* [Linhas para uso]
++++

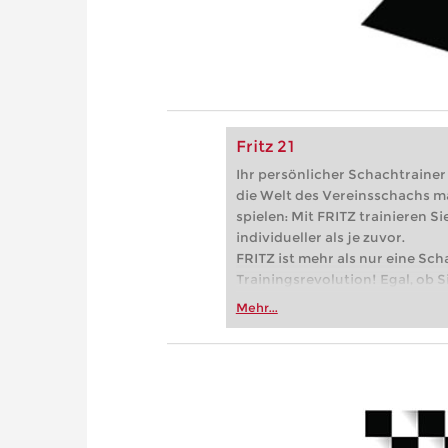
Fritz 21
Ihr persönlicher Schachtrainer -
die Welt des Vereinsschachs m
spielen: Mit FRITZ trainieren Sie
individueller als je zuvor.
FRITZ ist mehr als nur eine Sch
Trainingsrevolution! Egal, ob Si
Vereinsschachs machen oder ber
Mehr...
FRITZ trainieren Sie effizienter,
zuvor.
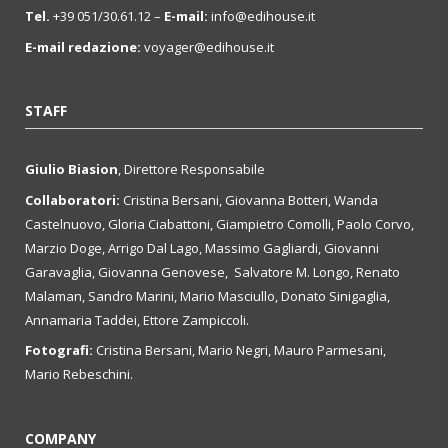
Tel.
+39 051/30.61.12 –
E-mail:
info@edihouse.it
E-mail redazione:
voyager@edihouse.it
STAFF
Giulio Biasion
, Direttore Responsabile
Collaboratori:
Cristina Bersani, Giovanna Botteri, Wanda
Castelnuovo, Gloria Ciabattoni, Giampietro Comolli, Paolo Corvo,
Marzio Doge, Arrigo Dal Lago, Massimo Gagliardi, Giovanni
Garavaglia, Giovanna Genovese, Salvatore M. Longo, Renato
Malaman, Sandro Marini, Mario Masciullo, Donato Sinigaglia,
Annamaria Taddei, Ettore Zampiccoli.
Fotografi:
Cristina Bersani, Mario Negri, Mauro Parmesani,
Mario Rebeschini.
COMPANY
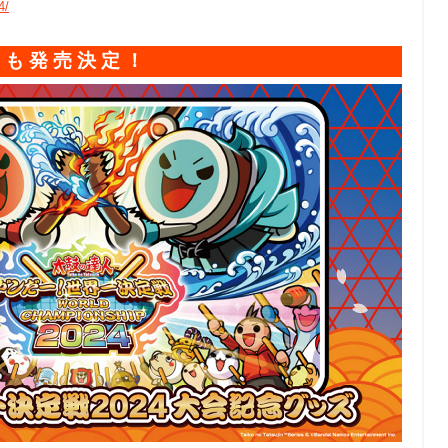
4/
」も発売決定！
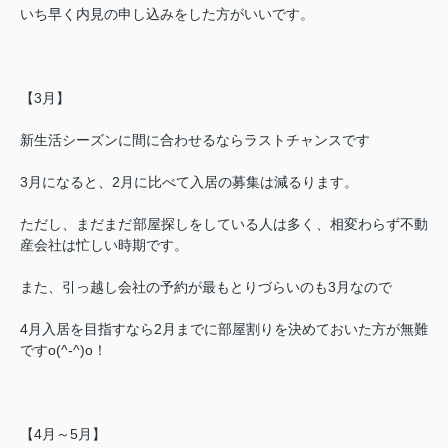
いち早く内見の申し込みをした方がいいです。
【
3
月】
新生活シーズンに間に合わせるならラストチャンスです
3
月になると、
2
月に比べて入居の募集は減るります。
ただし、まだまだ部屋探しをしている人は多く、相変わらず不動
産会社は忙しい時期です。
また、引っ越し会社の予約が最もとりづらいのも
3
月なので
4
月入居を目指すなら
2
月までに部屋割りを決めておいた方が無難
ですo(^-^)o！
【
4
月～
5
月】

++++

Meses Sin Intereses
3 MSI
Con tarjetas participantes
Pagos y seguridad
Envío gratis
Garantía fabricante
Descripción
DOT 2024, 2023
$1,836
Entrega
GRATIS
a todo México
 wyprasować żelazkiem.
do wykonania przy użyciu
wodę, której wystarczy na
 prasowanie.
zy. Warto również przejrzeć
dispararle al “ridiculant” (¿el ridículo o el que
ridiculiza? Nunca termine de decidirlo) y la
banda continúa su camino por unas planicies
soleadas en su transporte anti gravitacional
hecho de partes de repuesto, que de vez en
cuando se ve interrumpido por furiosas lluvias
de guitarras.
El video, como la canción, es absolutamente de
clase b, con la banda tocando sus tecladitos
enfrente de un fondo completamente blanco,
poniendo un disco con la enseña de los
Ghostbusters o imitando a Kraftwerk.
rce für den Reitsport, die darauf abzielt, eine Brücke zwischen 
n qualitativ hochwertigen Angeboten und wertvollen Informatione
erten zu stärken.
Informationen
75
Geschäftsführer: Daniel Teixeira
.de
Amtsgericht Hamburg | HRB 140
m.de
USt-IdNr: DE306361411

++++

* [Instruções da tarefa] Reescreva como uma lista JSON de strings as linhas entre a que contém "Meses Sin Intereses" e a que contém "USt-IdNr: DE306361411", inclusive. Use uma string por linha e omita as linhas em branco.

* [Resolução do problema]
[
  "Meses Sin Intereses",
  "3 MSI",
  "Con tarjetas participantes",
  "Pagos y seguridad",
  "Envío gratis",
  "Garantía fabricante",
  "Descripción",
  "DOT 2024, 2023",
  "$1,836",
  "Entrega",
  "GRATIS",
  "a todo México",
  " wyprasować żelazkiem.",
  "do wykonania przy użyciu",
  "wodę, której wystarczy na",
  " prasowanie.",
  "zy. Warto również przejrzeć",
  "dispararle al “ridiculant” (¿el ridículo o el que",
  "ridiculiza? Nunca termine de decidirlo) y la",
  "banda continúa su camino por unas planicies",
  "soleadas en su transporte anti gravitacional",
  "hecho de partes de repuesto, que de vez en",
  "cuando se ve interrumpido por furiosas lluvias",
  "de guitarras.",
  "El video, como la canción, es absolutamente de",
  "clase b, con la banda tocando sus tecladitos",
  "enfrente de un fondo completamente blanco,",
  "poniendo un disco con la enseña de los",
  "Ghostbusters o imitando a Kraftwerk.",
  "rce für den Reitsport, die darauf abzielt, eine Brücke zwischen ",
  "n qualitativ hochwertigen Angeboten und wertvollen Informatione",
  "erten zu stärken.",
  "Informationen",
  "75",
  "Geschäftsführer: Daniel Teixeira",
  ".de",
  "Amtsgericht Hamburg | HRB 140",
  "m.de",
  "USt-IdNr: DE306361411"
]